Wednesday 12 September 2018

Why Tax Saving Mutual Funds SIP are Better?

Equity Linked Saving Schemes (ELSS) is one of the funds that are used commonly for tax saving along with benefits of Mutual funds investing. Although they require a minimum of three years lock-in to begin with as mandatory requirements form the government authorities. They are also easily integrated with monthly SIP with each investment to be locked at a minimum from their date of being added in the total funds. One of the larger benefits of ELSS mutual funds is their tax benefits which can be deducted under Section 80C of the Income-tax Act. With Wealthcare India, you will be connected with one of the established financial planning company that helps its client built large wealth creation from their current investment.

SIP Mutual Funds


Early Investment is the key
Once your income potential improves one must start taking the right path for investing as early as possible in their respective funds. Rather than starting them at the ending of the financial term, try to get a better grip of your investments by starting the ELSS as soon as the year begins. Investing in the year-end with a lump-sum amount also can have market risks which you can be avoided easily by taking the year route term at the beginning of the year. This systematic planning will give you time and space to make the right decision as well as tracking the performance of investment funds too.

Break the Shackles of Three Year lock period
Using ELSS just for three years as temporary time set by taxation bound must be avoided too. Most investors look to break their funds as soon as three year is over but they should analyse the market and fund return to let it mature further as per their continued progress. One must understand the ELSS and its longer reaping benefits in a large term. So they continue with their current investment to let your portfolio grow in size. As this will further boost your profile to get higher returns after significant years of maturity.

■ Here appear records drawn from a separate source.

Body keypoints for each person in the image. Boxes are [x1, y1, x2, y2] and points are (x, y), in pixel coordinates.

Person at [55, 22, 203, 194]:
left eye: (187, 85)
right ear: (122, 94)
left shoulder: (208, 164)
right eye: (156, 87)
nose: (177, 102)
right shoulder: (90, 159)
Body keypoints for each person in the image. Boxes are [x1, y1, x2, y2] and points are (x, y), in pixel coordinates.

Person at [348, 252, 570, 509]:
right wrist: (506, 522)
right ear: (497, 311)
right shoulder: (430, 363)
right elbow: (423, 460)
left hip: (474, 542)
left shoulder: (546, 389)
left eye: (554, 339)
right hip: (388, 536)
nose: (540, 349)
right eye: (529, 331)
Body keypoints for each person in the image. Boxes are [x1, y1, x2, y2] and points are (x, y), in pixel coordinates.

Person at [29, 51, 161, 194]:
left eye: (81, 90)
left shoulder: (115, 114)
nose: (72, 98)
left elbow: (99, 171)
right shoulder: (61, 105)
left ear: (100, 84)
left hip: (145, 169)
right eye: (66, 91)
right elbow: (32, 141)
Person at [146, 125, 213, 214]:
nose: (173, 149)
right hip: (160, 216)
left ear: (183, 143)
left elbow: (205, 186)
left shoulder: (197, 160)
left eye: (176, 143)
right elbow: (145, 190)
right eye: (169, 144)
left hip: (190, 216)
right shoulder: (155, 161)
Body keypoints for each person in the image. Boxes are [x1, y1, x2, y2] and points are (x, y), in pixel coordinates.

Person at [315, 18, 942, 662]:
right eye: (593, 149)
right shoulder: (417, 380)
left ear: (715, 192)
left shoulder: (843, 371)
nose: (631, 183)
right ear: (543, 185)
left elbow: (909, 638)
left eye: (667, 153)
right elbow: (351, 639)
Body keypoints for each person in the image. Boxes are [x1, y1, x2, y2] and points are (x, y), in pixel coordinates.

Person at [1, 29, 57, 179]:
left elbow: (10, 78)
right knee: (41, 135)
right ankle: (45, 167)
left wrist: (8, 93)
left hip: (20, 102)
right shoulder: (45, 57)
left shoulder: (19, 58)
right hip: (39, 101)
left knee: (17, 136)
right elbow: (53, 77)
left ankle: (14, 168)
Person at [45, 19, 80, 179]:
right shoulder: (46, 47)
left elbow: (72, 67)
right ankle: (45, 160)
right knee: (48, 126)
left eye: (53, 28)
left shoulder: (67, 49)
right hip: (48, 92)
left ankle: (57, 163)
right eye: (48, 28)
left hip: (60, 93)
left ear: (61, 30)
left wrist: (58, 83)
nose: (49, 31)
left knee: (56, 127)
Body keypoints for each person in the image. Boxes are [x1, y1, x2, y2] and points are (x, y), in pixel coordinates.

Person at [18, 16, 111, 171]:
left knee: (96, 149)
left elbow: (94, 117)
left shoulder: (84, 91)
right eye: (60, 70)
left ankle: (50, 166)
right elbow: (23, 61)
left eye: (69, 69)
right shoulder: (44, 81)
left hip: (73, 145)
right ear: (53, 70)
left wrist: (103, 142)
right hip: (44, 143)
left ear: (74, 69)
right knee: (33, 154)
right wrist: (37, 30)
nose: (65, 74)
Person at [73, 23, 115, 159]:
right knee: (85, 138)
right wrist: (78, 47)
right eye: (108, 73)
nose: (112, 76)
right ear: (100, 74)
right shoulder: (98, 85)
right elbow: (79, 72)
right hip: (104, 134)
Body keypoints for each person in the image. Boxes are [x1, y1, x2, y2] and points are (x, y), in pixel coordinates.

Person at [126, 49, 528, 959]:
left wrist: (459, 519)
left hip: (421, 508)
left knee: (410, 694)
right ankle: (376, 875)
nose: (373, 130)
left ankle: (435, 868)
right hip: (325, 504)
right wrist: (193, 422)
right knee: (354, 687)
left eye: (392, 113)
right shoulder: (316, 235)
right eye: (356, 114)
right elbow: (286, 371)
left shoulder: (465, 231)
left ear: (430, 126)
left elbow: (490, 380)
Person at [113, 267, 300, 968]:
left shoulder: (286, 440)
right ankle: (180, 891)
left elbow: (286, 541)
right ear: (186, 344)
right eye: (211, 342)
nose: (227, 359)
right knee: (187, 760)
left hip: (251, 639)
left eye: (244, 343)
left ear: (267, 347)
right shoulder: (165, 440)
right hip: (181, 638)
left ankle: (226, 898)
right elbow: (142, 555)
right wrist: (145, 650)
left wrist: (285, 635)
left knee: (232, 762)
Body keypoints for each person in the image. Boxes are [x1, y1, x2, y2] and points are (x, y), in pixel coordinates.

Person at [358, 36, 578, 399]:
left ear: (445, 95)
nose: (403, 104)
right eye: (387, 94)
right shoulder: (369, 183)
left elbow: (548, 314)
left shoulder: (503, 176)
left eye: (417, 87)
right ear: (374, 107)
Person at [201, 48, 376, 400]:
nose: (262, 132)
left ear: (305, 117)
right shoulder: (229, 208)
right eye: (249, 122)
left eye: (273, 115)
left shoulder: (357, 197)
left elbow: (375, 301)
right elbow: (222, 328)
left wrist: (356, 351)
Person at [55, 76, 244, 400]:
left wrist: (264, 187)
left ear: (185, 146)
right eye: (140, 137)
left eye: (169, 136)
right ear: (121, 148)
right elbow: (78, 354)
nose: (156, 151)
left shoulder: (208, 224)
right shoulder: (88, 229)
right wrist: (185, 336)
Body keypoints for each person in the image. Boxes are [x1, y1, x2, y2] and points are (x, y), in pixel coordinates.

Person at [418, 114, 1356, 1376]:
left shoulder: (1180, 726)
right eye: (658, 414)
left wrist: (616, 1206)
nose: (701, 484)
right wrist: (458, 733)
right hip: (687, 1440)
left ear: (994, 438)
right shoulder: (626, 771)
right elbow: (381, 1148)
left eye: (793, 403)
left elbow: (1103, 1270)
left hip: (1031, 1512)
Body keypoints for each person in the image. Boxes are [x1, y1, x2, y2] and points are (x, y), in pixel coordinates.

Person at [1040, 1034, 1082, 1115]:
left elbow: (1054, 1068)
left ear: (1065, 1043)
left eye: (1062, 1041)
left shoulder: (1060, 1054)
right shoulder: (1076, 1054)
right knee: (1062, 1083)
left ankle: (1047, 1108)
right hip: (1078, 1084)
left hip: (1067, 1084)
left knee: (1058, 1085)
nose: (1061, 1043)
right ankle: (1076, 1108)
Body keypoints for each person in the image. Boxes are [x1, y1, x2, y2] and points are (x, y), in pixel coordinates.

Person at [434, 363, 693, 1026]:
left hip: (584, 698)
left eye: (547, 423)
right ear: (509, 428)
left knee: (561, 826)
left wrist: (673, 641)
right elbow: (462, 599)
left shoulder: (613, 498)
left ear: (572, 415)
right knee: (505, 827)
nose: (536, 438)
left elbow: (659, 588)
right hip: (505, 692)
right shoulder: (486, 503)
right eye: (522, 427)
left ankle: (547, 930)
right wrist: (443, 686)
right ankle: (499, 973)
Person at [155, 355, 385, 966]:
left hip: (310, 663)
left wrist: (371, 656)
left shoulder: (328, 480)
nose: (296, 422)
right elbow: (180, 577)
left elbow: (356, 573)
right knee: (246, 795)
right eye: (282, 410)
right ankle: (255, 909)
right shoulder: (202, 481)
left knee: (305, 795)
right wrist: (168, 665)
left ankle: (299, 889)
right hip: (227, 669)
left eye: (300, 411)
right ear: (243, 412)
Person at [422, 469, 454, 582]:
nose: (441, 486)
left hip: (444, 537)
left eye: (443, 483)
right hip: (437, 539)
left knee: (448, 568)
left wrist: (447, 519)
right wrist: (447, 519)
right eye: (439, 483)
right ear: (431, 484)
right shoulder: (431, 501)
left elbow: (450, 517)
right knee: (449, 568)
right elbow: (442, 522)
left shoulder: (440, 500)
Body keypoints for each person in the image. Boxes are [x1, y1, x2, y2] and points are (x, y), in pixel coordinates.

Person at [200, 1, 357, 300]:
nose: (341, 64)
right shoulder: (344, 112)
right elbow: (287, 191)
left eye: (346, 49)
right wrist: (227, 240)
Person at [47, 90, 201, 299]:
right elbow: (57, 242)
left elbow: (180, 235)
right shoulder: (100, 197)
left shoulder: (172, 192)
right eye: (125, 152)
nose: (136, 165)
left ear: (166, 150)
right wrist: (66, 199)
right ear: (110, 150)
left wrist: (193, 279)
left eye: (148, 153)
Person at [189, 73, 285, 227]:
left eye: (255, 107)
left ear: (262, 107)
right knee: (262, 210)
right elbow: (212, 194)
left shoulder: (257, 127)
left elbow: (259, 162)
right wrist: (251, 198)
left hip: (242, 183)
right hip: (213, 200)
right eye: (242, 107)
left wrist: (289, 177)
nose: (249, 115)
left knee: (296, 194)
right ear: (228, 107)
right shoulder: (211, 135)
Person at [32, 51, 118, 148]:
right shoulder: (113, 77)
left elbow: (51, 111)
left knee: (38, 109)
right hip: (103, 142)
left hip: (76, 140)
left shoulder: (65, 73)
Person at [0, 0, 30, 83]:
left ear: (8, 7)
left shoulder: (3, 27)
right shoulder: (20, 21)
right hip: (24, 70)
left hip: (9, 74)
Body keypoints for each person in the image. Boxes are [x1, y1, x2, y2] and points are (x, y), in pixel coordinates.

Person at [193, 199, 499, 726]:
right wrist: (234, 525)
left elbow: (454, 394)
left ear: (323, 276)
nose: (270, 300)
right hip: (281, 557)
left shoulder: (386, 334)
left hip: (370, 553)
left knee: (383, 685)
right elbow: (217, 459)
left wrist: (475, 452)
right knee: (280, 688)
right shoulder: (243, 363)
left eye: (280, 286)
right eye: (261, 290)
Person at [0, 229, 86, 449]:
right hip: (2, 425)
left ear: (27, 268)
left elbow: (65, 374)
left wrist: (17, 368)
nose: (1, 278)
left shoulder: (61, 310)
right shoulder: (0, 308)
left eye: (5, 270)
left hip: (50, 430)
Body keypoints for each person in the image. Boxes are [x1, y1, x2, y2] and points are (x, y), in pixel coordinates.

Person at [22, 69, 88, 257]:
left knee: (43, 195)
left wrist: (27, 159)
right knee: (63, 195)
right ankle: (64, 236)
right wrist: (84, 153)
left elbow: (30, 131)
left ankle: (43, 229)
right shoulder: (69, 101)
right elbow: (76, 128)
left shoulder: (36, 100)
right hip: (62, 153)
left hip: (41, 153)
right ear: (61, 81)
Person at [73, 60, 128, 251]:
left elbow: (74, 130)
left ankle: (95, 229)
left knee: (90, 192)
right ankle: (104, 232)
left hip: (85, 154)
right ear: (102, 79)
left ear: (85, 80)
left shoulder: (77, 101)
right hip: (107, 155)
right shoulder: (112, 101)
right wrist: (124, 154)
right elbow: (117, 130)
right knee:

Choosing the right fund, to begin with
One must be selective in choosing the right fund for their investment. It must not be hurriedly chosen and must be tracked for performance in their last five to seven years respectively. Average return being generated category wise and rolling returns are few of the assured ways for tracking the consistency of the ELSS funds. As an investor, you must understand the market volatility and how to ride the lows highs of the respective funds to give a better perspective in the future.


With Wealthcare, you will be connecting with some of the best financial experts in Indian markets who have more than 20 years in working with investments. We offer complete transparency and trustworthy guidance for our clients. All are given specific credentials with 24x7 online portfolios for tracking their current funds status on daily basis. We are already connected with thousands of clients for whom we have transformed their investment in large wealth creation.

1 comment:

  1. Your article gives some good information. Every one to get knowledge of any fund, before invest. Ex:Open Ended Funds. Understanding about Open Ended Funds is Important.